In case you failed to notice, a revolution has just happened. It happened in Britain but its after-effects will be felt globally. It started out rather trivially – the sort of stuff that you would normally expect to be gossip today and forgotten tomorrow. It was the story of a philandering footballer’s ex-marital relationship with a Reality TV star. About as banal as you can get – or so you might think.
That all changed when the footballer decided to take legal action to prevent the story being printed in the British newspapers. The newspapers were told that they could only identify the footballer using the (apparently meaningless) initials, CTB. In theory, ordinary members of the British public were also covered by the gagging order. But many of them took no notice and pretty soon tens of thousands of tweets identified the footballer as Ryan Giggs. This widespread public disobedience caused some confusion in the British legal profession. If so many tweeters were ignoring the law, what was to be done?
Probably the most stupid thing that could possibly be done was to try to take legal action against Twitter itself. And that, indeed, is what Giggs’s legal team did next. They wanted to take on the American-based Twitter using British law. It was obviously never going to work. There was even serious discussion of the possibility of taking legal action against the 30,000 Twitter users (that number was rapidly to increase) who had revealed Giggs’s idenity.
If this idea was not already comically absurd, it became even more ludicrous after a Scottish newspaper (not covered by the English injunction, apparently) printed a full-page picture of Giggs on the front page with the word ‘censored’ stamped over his eyes (see above). By now, Giggs’s affair was known by ordinary people the length and breath of Britain and much further afield. For example, this was the view from Taiwan...
By now only the English newspapers and broadcasters were still referring to Giggs as the “unnamed footballer”. Everybody knew who they were talking about but the newspapers weren’t allowed to use his name. Until, finally, on the afternoon of the 23rd of May, 2011, a Liberal-Democrat MP, John Hemming, named Giggs in Parliament. It is an odd quirk of British law that MPs are free to say in Parliament what you or I (or indeed they) would be prosecuted for saying outside of Parliament.

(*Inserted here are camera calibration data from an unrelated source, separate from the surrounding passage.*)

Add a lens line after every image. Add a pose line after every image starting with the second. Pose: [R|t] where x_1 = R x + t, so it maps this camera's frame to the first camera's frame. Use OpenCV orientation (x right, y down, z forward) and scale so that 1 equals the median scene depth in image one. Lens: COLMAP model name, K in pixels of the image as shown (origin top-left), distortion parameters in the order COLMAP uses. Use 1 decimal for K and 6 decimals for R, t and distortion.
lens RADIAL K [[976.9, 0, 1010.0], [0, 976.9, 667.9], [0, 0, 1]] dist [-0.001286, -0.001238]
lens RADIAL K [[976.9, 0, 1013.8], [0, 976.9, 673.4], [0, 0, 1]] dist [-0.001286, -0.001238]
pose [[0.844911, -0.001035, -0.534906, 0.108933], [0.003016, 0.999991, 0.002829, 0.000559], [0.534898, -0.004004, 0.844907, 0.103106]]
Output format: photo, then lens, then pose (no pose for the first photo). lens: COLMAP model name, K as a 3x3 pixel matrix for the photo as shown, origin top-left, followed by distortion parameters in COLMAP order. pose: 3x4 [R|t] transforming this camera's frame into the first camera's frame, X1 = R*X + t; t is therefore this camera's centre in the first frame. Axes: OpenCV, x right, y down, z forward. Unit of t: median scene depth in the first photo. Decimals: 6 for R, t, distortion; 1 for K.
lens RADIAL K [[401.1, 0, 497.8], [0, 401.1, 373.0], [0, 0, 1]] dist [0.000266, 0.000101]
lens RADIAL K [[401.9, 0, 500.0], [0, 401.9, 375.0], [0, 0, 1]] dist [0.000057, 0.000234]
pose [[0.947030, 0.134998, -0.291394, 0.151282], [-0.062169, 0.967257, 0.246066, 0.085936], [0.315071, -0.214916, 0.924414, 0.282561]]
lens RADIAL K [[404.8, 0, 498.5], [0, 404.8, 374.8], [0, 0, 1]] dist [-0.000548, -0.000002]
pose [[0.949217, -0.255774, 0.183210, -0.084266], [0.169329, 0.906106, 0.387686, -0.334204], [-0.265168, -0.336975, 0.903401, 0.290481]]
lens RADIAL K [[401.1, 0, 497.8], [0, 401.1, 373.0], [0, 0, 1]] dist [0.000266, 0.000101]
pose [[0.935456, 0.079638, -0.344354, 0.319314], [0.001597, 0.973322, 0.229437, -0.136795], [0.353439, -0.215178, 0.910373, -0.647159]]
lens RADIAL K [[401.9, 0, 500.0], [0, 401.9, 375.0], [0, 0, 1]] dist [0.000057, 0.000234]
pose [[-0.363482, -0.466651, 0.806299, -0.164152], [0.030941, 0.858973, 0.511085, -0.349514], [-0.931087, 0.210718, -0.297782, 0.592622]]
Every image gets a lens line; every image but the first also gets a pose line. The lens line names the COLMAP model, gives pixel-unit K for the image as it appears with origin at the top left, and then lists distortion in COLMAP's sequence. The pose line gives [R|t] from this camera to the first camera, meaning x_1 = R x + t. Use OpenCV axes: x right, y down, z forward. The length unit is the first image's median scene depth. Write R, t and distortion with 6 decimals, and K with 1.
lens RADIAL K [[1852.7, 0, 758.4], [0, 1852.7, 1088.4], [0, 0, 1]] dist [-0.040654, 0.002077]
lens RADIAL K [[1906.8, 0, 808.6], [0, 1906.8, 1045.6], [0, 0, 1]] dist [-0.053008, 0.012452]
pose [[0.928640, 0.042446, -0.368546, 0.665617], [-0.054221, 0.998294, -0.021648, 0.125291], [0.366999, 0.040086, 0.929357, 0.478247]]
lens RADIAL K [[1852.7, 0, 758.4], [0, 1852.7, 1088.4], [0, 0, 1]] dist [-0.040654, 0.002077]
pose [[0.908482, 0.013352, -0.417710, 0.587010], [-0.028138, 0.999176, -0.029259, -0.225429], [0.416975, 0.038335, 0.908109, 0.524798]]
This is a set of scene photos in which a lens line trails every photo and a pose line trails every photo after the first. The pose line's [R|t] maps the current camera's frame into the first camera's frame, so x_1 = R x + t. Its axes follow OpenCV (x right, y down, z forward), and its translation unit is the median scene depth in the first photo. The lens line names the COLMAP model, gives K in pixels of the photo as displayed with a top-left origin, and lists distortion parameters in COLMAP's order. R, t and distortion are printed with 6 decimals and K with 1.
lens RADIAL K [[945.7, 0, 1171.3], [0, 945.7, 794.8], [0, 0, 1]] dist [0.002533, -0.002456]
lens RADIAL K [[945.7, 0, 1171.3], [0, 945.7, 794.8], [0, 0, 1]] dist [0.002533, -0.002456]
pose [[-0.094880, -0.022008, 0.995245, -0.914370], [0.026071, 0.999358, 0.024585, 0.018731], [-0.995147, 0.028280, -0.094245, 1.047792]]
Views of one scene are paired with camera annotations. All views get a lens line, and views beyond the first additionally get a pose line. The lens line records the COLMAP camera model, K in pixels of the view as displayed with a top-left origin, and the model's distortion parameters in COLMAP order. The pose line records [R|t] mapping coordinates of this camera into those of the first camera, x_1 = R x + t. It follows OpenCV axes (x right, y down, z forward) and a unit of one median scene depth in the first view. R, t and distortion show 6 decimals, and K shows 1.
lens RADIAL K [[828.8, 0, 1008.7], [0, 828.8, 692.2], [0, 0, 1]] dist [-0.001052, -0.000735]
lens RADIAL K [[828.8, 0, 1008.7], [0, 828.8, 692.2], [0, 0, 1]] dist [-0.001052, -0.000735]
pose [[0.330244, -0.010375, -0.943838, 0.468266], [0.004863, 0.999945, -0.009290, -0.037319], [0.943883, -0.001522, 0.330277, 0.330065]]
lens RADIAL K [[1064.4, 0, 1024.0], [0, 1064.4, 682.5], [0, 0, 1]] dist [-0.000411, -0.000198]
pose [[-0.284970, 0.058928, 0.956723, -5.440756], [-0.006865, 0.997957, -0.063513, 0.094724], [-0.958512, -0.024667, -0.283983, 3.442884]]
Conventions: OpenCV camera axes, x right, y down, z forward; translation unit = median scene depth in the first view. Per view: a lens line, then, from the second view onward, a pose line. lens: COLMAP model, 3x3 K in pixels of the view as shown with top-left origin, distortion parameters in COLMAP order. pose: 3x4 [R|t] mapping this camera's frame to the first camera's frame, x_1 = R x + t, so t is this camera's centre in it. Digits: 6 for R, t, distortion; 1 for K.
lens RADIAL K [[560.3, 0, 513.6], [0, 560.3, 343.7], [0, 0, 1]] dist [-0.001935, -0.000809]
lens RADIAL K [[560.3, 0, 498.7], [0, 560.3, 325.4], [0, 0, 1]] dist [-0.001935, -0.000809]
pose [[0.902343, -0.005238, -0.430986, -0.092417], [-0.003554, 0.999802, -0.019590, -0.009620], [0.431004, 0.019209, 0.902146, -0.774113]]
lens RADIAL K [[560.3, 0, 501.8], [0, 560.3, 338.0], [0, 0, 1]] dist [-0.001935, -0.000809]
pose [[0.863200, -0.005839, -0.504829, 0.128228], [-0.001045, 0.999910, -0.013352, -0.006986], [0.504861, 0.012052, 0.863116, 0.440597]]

John Hemming said: "With about 75,000 people having named Ryan Giggs on Twitter it is obviously impracticable to imprison them all.”
Once an MP says something in Parliament, the British Press are free to report what he says. So, by the end of the day, even the BBC was stating that the (alleged) secret love-rat footballer was none other than Ryan Giggs. Ironically, the affair which he had taken so much effort (and paid so much money!) to keep a secret had become the best-known affair in Britain.
The attitude of the British judiciary to the problems posed by Twitter has been one of the most fascinating aspects of this case. A few hours prior to Giggs’s name being revealed in Parliament, the High Court judge Mr Justice Eady rejected an application from The Sun newspaper to be allowed to name Giggs. The Sun had claimed that his identity was already so widely known that attempting to keep it secret any longer was “futile”. Mr Justice Eady was not of that opinion, saying: “It is fairly obvious that wall-to-wall excoriation in national newspapers is likely to be significantly more intrusive and distressing for those concerned than the availability of information on the internet.”
A couple of days ago, on BBC Radio I heard a similar view from a lawyer who seemed to think that relatively few people got their news via the Internet, those who did tended not to believe it and, as for Twitter, well, whatever that was, it was pretty insignificant.
I think by now even members of the UK Judiciary must be waking up to the fact that the Internet is a far more powerful medium of communication than any of the long-established newspapers which they may happen to read on their way to work. The Giggs affair may have started trivially but it has now become a powerful symbol of the changed world in which we live. Twitter, Facebook, Forums and Blogs may have been a potent factor in the uprisings we’ve seen in Middle Eastern countries this year. But they are also bringing about significant (if less obviously dramatic) changes to the way in which Western democracies operate. Like it or loathe it, the judges, journalists and celebrity philanderers are going to have to learn to live with it.